No need to further curb ‘non-audit’ services of auditors: Industry bodies tell govt

NEW DELHI: Opposing any further curbs on ‘complementary’ non-audit services provided by auditors to companies, several industry bodies have told the government that the existing framework in this regard is adequate and benchmarked with the best global practices.

They have said there are sufficient safeguards in place with regard to the currently permissible non-audit services provided by auditors to their clients and any further restrictions or any addition to the restricted list would increase the cost of services without any corresponding benefit for the audit quality or independence.

The industry bodies have made their submissions in response to a consultation paper floated by the Ministry of Corporate Affairs (MCA), which has proposed significant amendments to existing regulations to enhance independence and accountability of auditors. This comes in the backdrop of several auditors and auditing entities coming under the regulatory lens for alleged misdoings.

While the Companies Act restricts auditors from providing certain specified non-audit services directly or indirectly to the company being audited as also for its holding and subsidiary entities, the MCA has now asked what more non-audit services can be included in the list.

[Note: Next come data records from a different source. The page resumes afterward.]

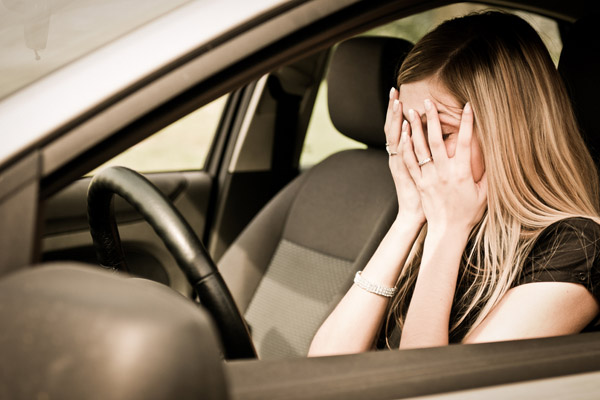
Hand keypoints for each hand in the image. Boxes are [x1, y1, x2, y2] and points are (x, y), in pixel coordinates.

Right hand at [384, 88, 425, 225]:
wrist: (429, 221)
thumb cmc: (431, 202)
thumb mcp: (427, 178)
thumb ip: (432, 159)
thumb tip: (450, 142)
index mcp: (406, 157)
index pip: (401, 129)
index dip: (398, 114)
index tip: (400, 95)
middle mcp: (401, 158)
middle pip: (395, 128)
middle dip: (394, 109)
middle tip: (394, 89)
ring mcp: (404, 166)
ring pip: (397, 138)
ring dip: (397, 119)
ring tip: (398, 100)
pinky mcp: (409, 175)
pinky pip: (404, 156)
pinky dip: (404, 143)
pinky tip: (405, 129)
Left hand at [401, 100, 486, 232]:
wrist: (448, 231)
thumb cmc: (468, 213)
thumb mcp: (484, 193)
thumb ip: (488, 173)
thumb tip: (496, 155)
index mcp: (462, 173)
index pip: (466, 142)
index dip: (467, 123)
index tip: (467, 106)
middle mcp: (444, 173)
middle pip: (436, 140)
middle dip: (432, 119)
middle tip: (428, 102)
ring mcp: (429, 178)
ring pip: (419, 149)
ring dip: (415, 129)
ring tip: (411, 112)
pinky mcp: (419, 183)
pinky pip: (410, 162)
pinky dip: (406, 147)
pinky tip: (404, 135)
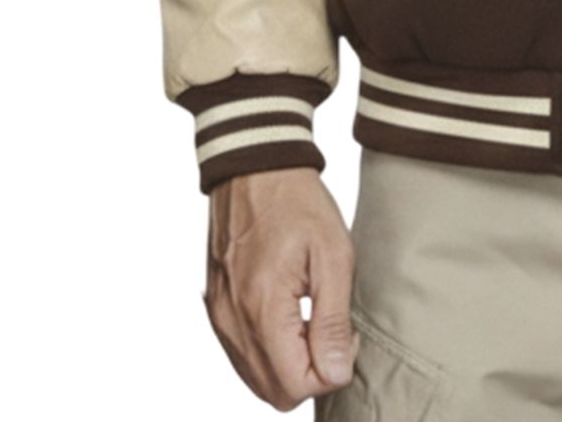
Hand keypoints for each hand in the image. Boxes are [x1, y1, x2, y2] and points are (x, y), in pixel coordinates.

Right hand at [203, 166, 357, 408]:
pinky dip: (269, 352)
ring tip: (310, 319)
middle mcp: (233, 322)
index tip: (346, 334)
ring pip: (257, 380)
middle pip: (275, 393)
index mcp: (263, 309)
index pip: (296, 386)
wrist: (255, 169)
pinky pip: (242, 357)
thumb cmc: (298, 205)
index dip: (331, 372)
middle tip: (331, 329)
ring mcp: (219, 317)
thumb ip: (332, 322)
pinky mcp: (215, 309)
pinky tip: (288, 317)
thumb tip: (336, 374)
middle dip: (311, 374)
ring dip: (289, 365)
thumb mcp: (333, 256)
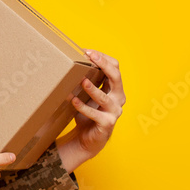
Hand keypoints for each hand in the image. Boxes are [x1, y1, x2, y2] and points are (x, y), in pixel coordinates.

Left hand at [57, 49, 124, 172]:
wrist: (87, 139)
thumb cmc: (87, 113)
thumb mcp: (87, 94)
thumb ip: (86, 79)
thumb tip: (71, 59)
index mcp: (115, 88)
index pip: (115, 67)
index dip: (103, 57)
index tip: (87, 51)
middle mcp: (119, 98)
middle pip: (116, 76)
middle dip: (103, 64)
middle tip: (89, 56)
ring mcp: (114, 111)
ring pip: (105, 97)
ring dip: (92, 88)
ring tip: (81, 80)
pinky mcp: (107, 124)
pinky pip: (95, 114)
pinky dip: (83, 107)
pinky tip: (73, 100)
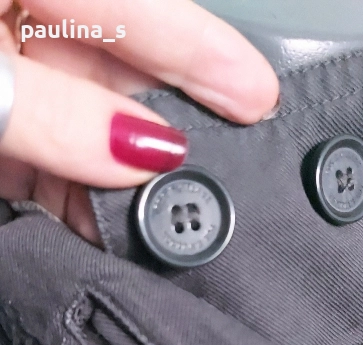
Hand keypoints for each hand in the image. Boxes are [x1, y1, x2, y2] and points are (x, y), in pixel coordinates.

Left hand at [0, 0, 278, 242]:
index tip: (257, 98)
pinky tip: (97, 224)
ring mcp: (8, 70)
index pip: (136, 3)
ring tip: (150, 220)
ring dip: (116, 180)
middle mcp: (20, 17)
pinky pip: (48, 153)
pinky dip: (74, 194)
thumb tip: (144, 152)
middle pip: (120, 70)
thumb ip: (57, 116)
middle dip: (161, 131)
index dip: (202, 51)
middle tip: (205, 178)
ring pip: (87, 121)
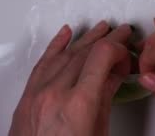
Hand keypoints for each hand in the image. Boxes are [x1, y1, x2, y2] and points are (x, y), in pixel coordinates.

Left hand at [9, 22, 132, 135]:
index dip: (118, 48)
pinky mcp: (27, 96)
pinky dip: (56, 46)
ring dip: (85, 39)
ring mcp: (37, 93)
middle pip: (85, 52)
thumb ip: (105, 99)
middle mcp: (55, 93)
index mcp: (78, 104)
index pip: (101, 56)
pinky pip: (42, 62)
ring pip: (64, 53)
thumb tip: (113, 76)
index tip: (127, 49)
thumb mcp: (98, 133)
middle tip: (122, 33)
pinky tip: (65, 34)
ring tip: (101, 28)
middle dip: (107, 39)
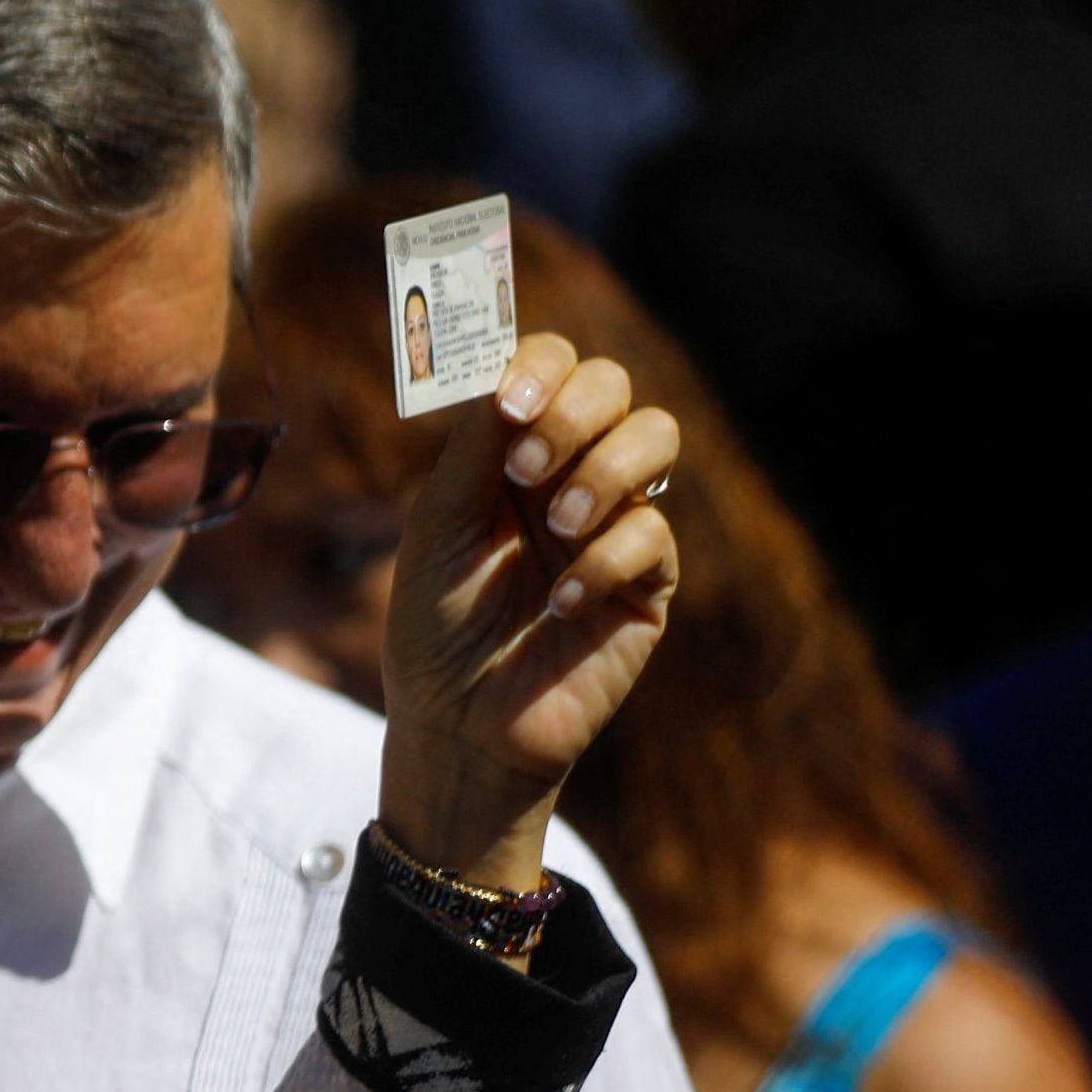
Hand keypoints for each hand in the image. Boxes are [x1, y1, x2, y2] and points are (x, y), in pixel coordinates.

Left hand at [377, 334, 682, 890]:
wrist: (459, 727)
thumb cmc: (436, 626)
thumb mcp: (440, 526)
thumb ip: (477, 447)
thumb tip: (513, 370)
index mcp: (513, 451)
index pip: (552, 366)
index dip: (542, 365)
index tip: (513, 403)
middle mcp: (570, 473)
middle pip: (613, 385)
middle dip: (574, 412)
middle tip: (524, 470)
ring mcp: (614, 522)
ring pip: (655, 437)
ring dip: (602, 471)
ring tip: (554, 529)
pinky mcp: (649, 582)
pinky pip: (653, 533)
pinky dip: (604, 560)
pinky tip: (561, 604)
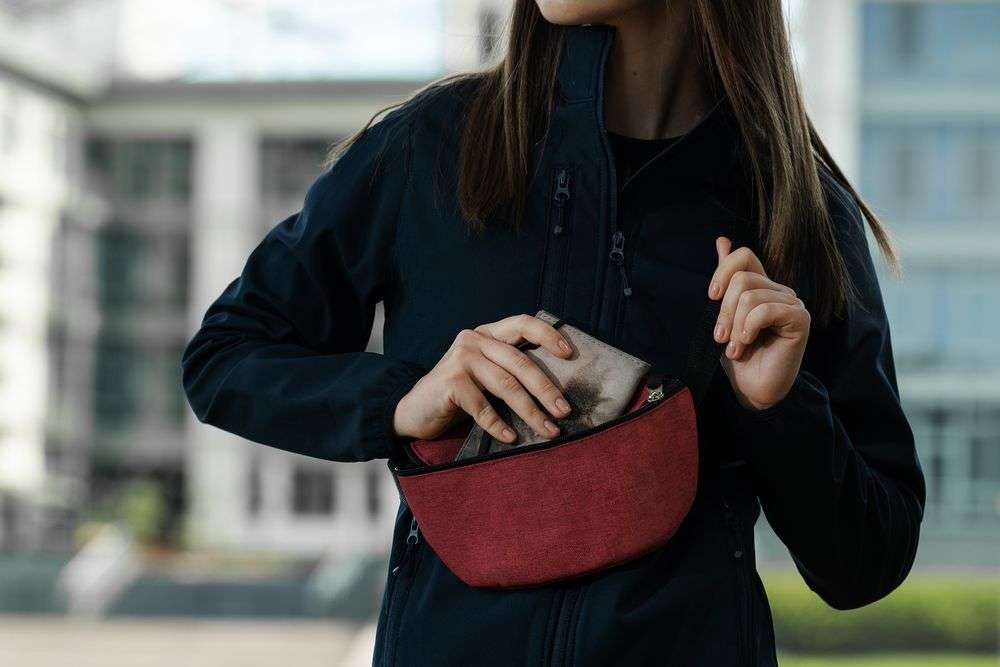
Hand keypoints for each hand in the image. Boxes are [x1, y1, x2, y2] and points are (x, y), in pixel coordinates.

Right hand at [392, 314, 573, 441]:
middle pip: (520, 362)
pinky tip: (511, 438)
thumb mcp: (486, 374)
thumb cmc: (460, 395)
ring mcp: (460, 359)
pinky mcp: (450, 382)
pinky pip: (483, 407)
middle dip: (546, 389)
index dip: (548, 335)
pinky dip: (499, 425)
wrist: (416, 411)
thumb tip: (559, 391)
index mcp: (488, 333)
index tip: (570, 354)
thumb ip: (511, 369)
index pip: (523, 323)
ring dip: (530, 411)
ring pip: (506, 385)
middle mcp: (473, 339)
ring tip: (548, 431)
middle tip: (564, 412)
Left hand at [708, 237, 809, 409]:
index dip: (723, 270)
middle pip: (742, 278)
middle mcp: (779, 291)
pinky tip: (747, 344)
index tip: (711, 297)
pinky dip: (748, 328)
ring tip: (735, 347)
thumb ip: (726, 280)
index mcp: (761, 287)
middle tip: (721, 337)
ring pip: (749, 295)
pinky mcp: (799, 320)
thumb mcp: (723, 316)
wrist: (751, 389)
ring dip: (735, 326)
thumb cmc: (738, 355)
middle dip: (724, 311)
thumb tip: (722, 240)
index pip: (744, 256)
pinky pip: (764, 310)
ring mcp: (792, 304)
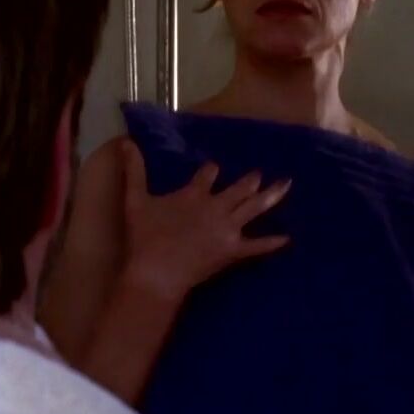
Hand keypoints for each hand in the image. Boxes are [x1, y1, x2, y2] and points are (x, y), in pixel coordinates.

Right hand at [120, 138, 291, 300]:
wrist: (157, 272)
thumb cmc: (145, 237)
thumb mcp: (135, 200)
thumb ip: (134, 170)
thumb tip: (126, 142)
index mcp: (194, 194)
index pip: (207, 174)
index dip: (210, 170)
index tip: (214, 168)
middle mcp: (215, 207)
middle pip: (239, 189)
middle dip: (250, 180)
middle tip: (259, 173)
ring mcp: (227, 229)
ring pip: (254, 208)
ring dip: (271, 195)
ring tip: (286, 185)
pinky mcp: (232, 251)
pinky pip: (257, 246)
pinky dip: (272, 243)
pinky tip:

This blacklist presently includes accounting and book keeping services; internal audit; design and implementation of any financial information system; actuarial services; investment advisory services; investment banking services; rendering of outsourced financial services; management services; and any other kind of services “as may be prescribed”.

In the consultation paper, MCA had noted that some audit firms were following self-regulation and had taken decisions to not take up non-attest work such as consulting and transaction advisory services from listed companies being audited by them.

Calling it “a welcome move” in the midst of auditors facing heat in some high-profile corporate scams, MCA said it has been suggested that more non-audit services could be added to the restricted list as there have been several media reports that the auditors have failed to report material issues with respect to auditee companies and in order to avoid conflict of interest and maintain the independence of the statutory auditors.

The deadline for submission of comments on the consultation paper ended on March 15.

In its submission, the Confederation of Indian Industry (CII) has said the current framework on non-audit services is adequate and is benchmarked with global best practices and therefore it does not recommend adding further restrictions or prohibiting additional services.

For permissible non-audit services, the Companies Act already prescribes obtaining approval from audit committee of a company’s board.

The CII, however, has said MCA may consider restricting non-audit services for an audit client with regard to larger companies, such as those covered by NFRA, in the spirit of upholding the trust and credibility of the audit profession and overall capital markets.

NFRA is the National Financial Reporting Authority.

The CII has also sought greater clarity on existing prohibited services, such as “management services”, in the absence of any clear guidelines in the matter.

“This would enable companies and the audit committees to better monitor the non-audit services thereby enhancing compliance,” CII has said.

The Federation of Indian Chambers of Commerce and Industry (FICCI) has also told MCA that the existing provisions on non-audit services restrictions, fee cap and fee disclosures under various regulations are sufficient to maintain auditor independence and therefore there is no need to restrict more non-audit services for auditors.

It also cited the Institute of Chartered Accountants of India (ICAI) Council General Guidelines, saying they provide that fee charged for non-audit services by the auditor from listed auditee company may not be more than one time the audit fee.

FICCI said the audit committees can rather play a larger role in the approval of non-audit services provided by audit firms or their networks and a robust monitoring and enhanced disclosure mechanism will be more effective.

It has said any additional restrictions may impact capacity building, inhibit skill development, increase cost of services and restrict choice for companies.

“Moreover, there seems to be no tangible benefit on improvement in audit quality or independence,” it has said.

The industry body has also said auditors need to have a deep understanding of the company’s systems and processes and the impact of various regulatory changes and taxes on the company’s financial statements.

Hence, auditors can advise clients in a more efficient manner on various permissible non-audit services like tax compliance, financial due diligence, forensic services, it has added.

CII said it fully supports the concept of a better control and monitoring over non-audit services provided by auditors to audit clients and an enhanced governance will not only help in dealing with potential conflicts but will also dispel perceptions and apprehensions prevailing in the minds of stakeholders and regulators around such independence conflicts.

But, auditors are best placed to provide services like taxation compliance and certain advisory services, due to cumulative business knowledge, without any conflict or violating any independence principles, and therefore any further curbs can increase cost and potential inefficiency without any assurance on audit quality or auditor independence, it said.

CII has said any new restrictions would also impact the synergies that can be drawn by working with one firm for audit as well as essential but complementary/ permitted non-audit services.

Another industry body Amcham has said there is no need to restrict more non-audit services for auditors as the existing provisions for non-audit services restrictions, fee cap, and fee disclosures under various regulations are good enough to maintain auditor independence.